Rewrite the records below from the line with "Student Record: Record -> Center" up to and including the line with "formally: formally -> perform", changing "creative" to "imaginative" and keeping everything else the same. Leave the pictures out of your answer.
━━ Supplied material ━━
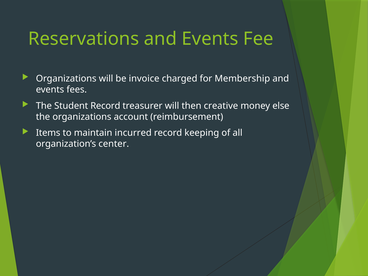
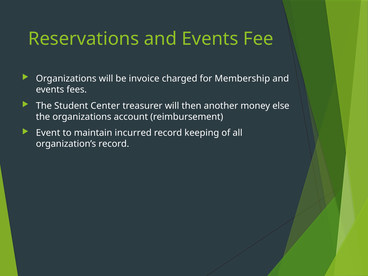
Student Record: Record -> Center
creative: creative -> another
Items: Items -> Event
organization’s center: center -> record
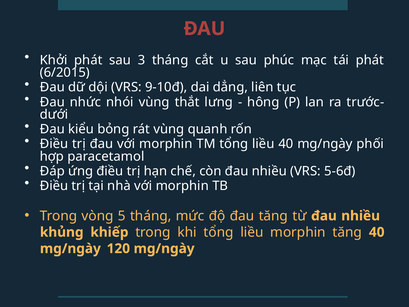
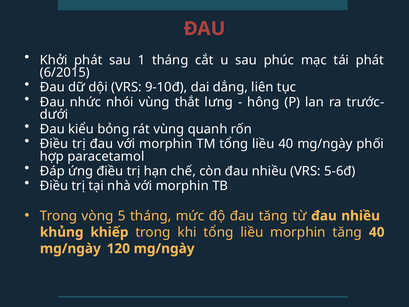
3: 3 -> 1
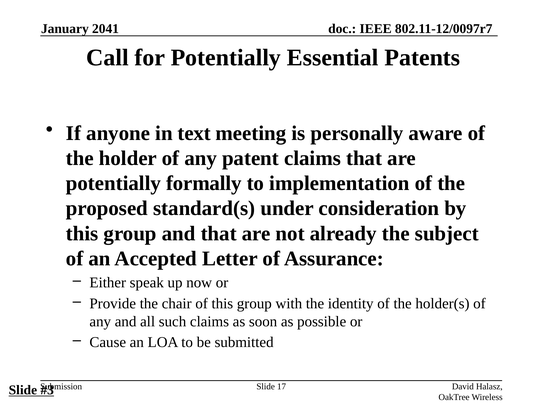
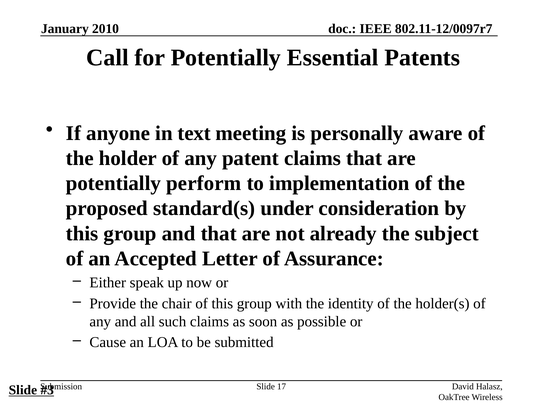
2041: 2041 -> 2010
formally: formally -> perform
━━━
━━ Supplied material ━━
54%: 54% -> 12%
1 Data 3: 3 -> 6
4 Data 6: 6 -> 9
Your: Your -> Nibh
━━━
━━ Supplied material ━━
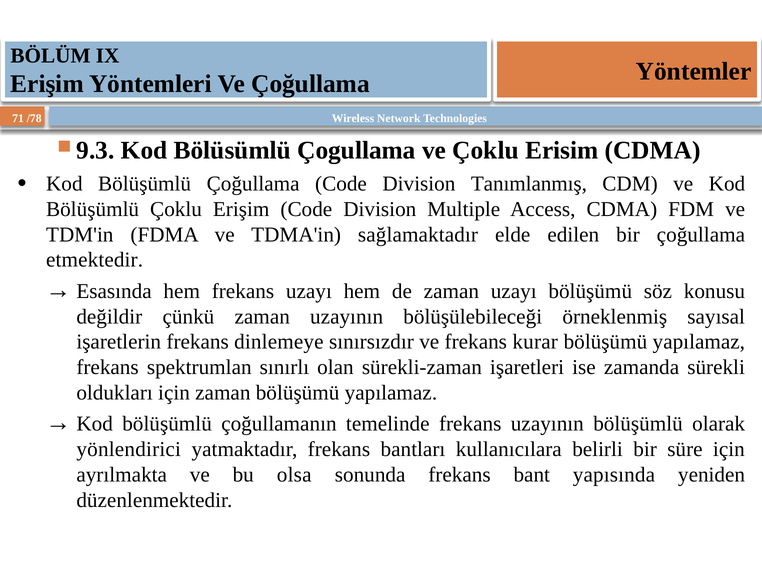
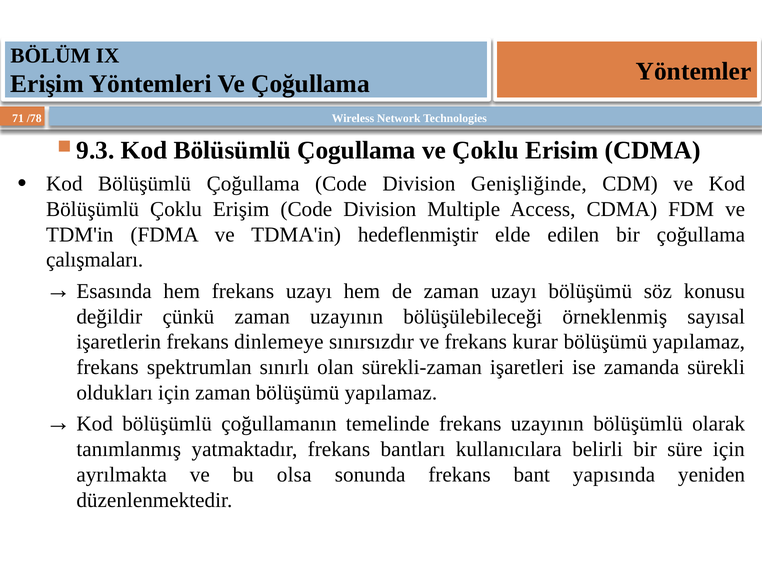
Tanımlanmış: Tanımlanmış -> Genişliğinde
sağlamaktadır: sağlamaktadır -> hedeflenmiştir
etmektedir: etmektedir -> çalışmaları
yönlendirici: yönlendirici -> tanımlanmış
━━━
**Complete output**
Student Record: Record -> Center
imaginative: imaginative -> another
Items: Items -> Event
organization’s center: center -> record
3: 3 -> 1
2041: 2041 -> 2010
formally: formally -> perform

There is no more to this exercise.